By using CDC + Kudu + Impala, an EDW offload use case is much, much
easier than it was several years ago.

Brock

On Mon, Feb 18, 2019 at 10:19 AM Boris Tyukin <bo...@boristyukin.com> wrote:
>
> thanks Brock, I really like your idea to start with Kudu, and then divide between Impala/Yarn.
>
> How is Kudu working for you guys? I see you've published a book recently - will check it out!!
>
> We were really impressed with Kudu after did some benchmarks I posted on my blog https://boristyukin.com/benchmarking-apache-kudu-vs-apache-impala. And now will be using it for real-time replication of data from Cerner EHR, using GoldenGate, Kafka and NiFi.

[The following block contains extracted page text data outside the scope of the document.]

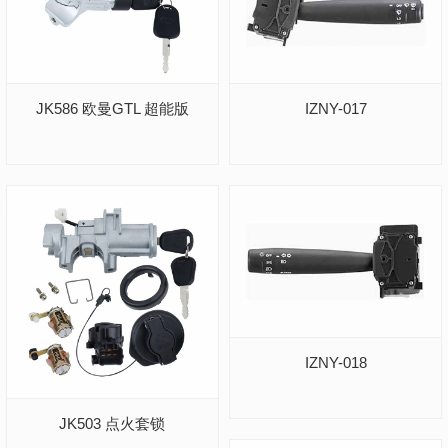
JK586 欧曼GTL 超能版
IZNY-017
IZNY-018
JK503 点火套锁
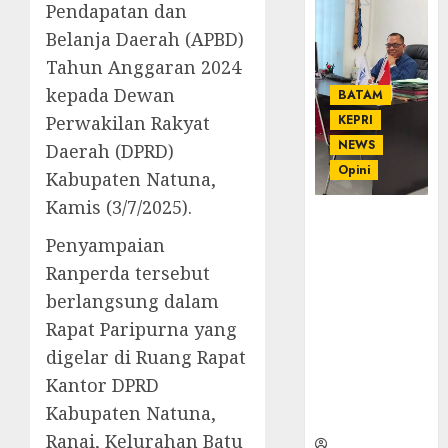
Pendapatan dan
Belanja Daerah (APBD)
Tahun Anggaran 2024
kepada Dewan
BATAM
Perwakilan Rakyat
KEPRI
NEWS
Daerah (DPRD)
Opini
Kabupaten Natuna,
Kamis (3/7/2025).
Ahmad Fakih
Rambe, SH:
Penyampaian
Advokat
Ranperda tersebut
Senior
berlangsung dalam
dengan
Rapat Paripurna yang
Pengalaman
dan
digelar di Ruang Rapat
Integritas di
Kantor DPRD
Dunia
Kabupaten Natuna,
Hukum
Ranai, Kelurahan Batu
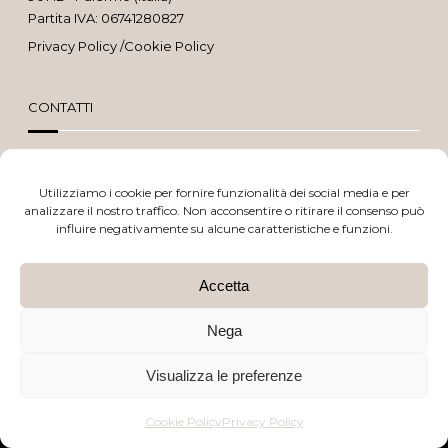
Partita IVA: 06741280827
Privacy Policy
/
Cookie Policy
CONTATTI
091 637 2065
Utilizziamo i cookie per fornire funzionalità dei social media e per
analizzare il nostro traffico. Non acconsentire o ritirare il consenso può
329 693 2835
influire negativamente su alcune caratteristiche e funzioni.
Sito realizzato da
BTW Software House - SYS-DAT Group
Accetta
This site is protected by reCAPTCHA and the Google
Privacy Policy
and
Nega
Terms of Service
apply.
Visualizza le preferenze
Cookie Policy
Privacy Policy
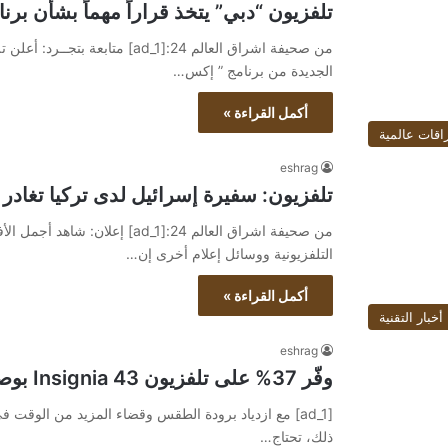
تلفزيون “دبي” يتخذ قراراً مهماً بشأن برن
من صحيفة اشراق العالم 24:[ad_1]
الجديدة من برنامج ” إكس…
أكمل القراءة »
اقات عالمية
eshrag
تلفزيون: سفيرة إسرائيل لدى تركيا تغادر ال
التلفزيونية ووسائل إعلام أخرى إن…
أكمل القراءة »
أخبار التقنية
eshrag
وفّر 37% على تلفزيون Insignia 43 بوصة F30 Series Smart Fire
[ad_1] مع ازدياد برودة الطقس وقضاء المزيد من الوقت 
ذلك، تحتاج…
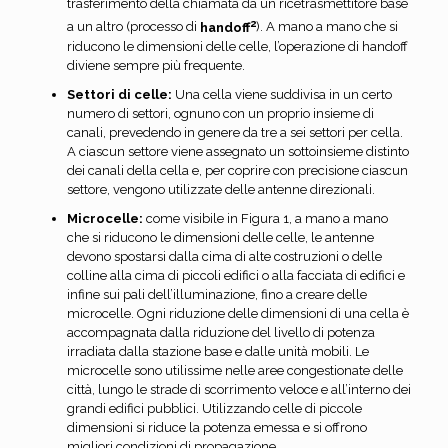
trasferimento della chiamata da un ricetrasmettitore base
2
a un altro (processo di
handoff
). A mano a mano che si
riducono le dimensioni delle celle, l’operazione di handoff
diviene sempre più frequente.
Settori di celle:
Una cella viene suddivisa in un certo
numero di settori, ognuno con un proprio insieme di
canali, prevedendo in genere da tre a sei settori per cella.
A ciascun settore viene assegnato un sottoinsieme distinto
dei canali della cella e, per coprire con precisione ciascun
settore, vengono utilizzate delle antenne direzionali.
Microcelle:
come visibile in Figura 1, a mano a mano
che si riducono le dimensioni delle celle, le antenne
devono spostarsi dalla cima di alte costruzioni o delle
colline alla cima di piccoli edifici o alla facciata di edifici e
infine sui pali dell’illuminazione, fino a creare delle
microcelle. Ogni riduzione delle dimensioni di una cella è
accompagnata dalla riduzione del livello di potenza
irradiata dalla stazione base e dalle unità mobili. Le
microcelle sono utilissime nelle aree congestionate delle
città, lungo le strade di scorrimento veloce e all’interno dei
grandi edifici pubblici. Utilizzando celle di piccole
dimensioni si riduce la potenza emessa e si offrono
migliori condizioni di propagazione.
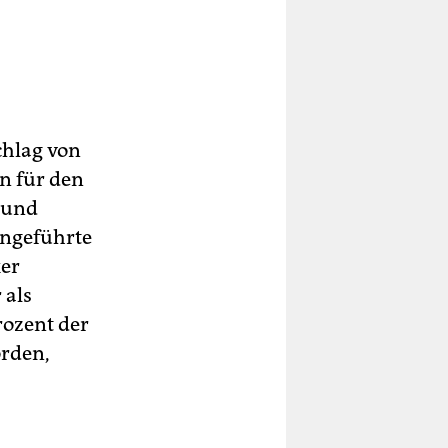
chlag von
rn für den
 Bund
ingeführte
ker
 als
rozent der
örden,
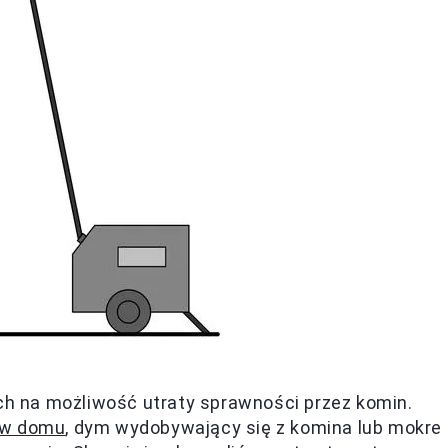
 na możliwość utraty sprawności przez komin.
 w domu
, dym wydobywający się z komina lub mokre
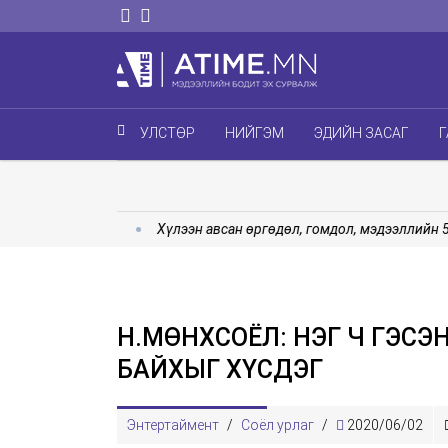
УЛСТӨР
НИЙГЭМ
ЭДИЙН ЗАСАГ
Г
ж эхэллээ
Хүлээн авсан өргөдөл, гомдол, мэдээллийн 55.0 
Н.МӨНХСОЁЛ: НЭГ Ч ГЭСЭ
БАЙХЫГ ХҮСДЭГ
Энтертаймент
/
Соёл урлаг
/
2020/06/02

I know you are in healthcare space too..
>
> Thanks,
> Boris
>
> On Mon, Feb 18, 2019 at 10:45 AM Brock Noland <br...@phdata.io> wrote:
>>
>> I would do this:
>>
>> - Give Kudu required memory as described here - https://www.cloudera.com/documentation/enterprise/latest/topics/kudu_scaling.html
>> - Give HDFS minimum required memory
>> - Decide how you use YARN vs Impala and split up the memory based on that usage. We tend to use lots of impala on Kudu and HDFS, so we give Impala lots of memory and YARN a smaller amount.
>>
>> Brock
>>
>> On Mon, Feb 18, 2019 at 7:49 AM Boris Tyukin <bo...@boristyukin.com> wrote:
>>>
>>> Hello,
>>>
>>> We are trying to figure out how much memory / CPU cores allocated to Impala versus Kudu, since both of them are on the same cluster.
>>>
>>> Let's say we have 200Gb of RAM and 48 cores and 70% of the data stored in Kudu, while 30% in Impala/HDFS. How we would assign resources in this case since both of them are the memory intensive apps?
>>>
>>> Thanks,
>>> Boris

Re: Impala and Kudu resouces allocation

Posted by Boris Tyukin <bo...@boristyukin.com>.
thanks Brock, I really like your idea to start with Kudu, and then divide
between Impala/Yarn.

How is Kudu working for you guys? I see you've published a book recently -
will check it out!!

We were really impressed with Kudu after did some benchmarks I posted on my
blog https://boristyukin.com/benchmarking-apache-kudu-vs-apache-impala. And
now will be using it for real-time replication of data from Cerner EHR,
using GoldenGate, Kafka and NiFi. I know you are in healthcare space too..

Thanks,
Boris

On Mon, Feb 18, 2019 at 10:45 AM Brock Noland <br...@phdata.io> wrote:

> I would do this:
>
> - Give Kudu required memory as described here -
> https://www.cloudera.com/documentation/enterprise/latest/topics/kudu_scaling.html
> - Give HDFS minimum required memory
> - Decide how you use YARN vs Impala and split up the memory based on that
> usage. We tend to use lots of impala on Kudu and HDFS, so we give Impala
> lots of memory and YARN a smaller amount.
>
> Brock
>
> On Mon, Feb 18, 2019 at 7:49 AM Boris Tyukin <bo...@boristyukin.com>
> wrote:
>
>> Hello,
>>
>> We are trying to figure out how much memory / CPU cores allocated to
>> Impala versus Kudu, since both of them are on the same cluster.
>>
>> Let's say we have 200Gb of RAM and 48 cores and 70% of the data stored in
>> Kudu, while 30% in Impala/HDFS. How we would assign resources in this case
>> since both of them are the memory intensive apps?
>>
>> Thanks,
>> Boris
>>
>

Re: Impala and Kudu resouces allocation

Posted by Brock Noland <br...@phdata.io>.
I would do this:

- Give Kudu required memory as described here -
https://www.cloudera.com/documentation/enterprise/latest/topics/kudu_scaling.html
- Give HDFS minimum required memory
- Decide how you use YARN vs Impala and split up the memory based on that
usage. We tend to use lots of impala on Kudu and HDFS, so we give Impala
lots of memory and YARN a smaller amount.

Brock

On Mon, Feb 18, 2019 at 7:49 AM Boris Tyukin <bo...@boristyukin.com> wrote:

> Hello,
>
> We are trying to figure out how much memory / CPU cores allocated to
> Impala versus Kudu, since both of them are on the same cluster.
>
> Let's say we have 200Gb of RAM and 48 cores and 70% of the data stored in
> Kudu, while 30% in Impala/HDFS. How we would assign resources in this case
> since both of them are the memory intensive apps?
>
> Thanks,
> Boris
>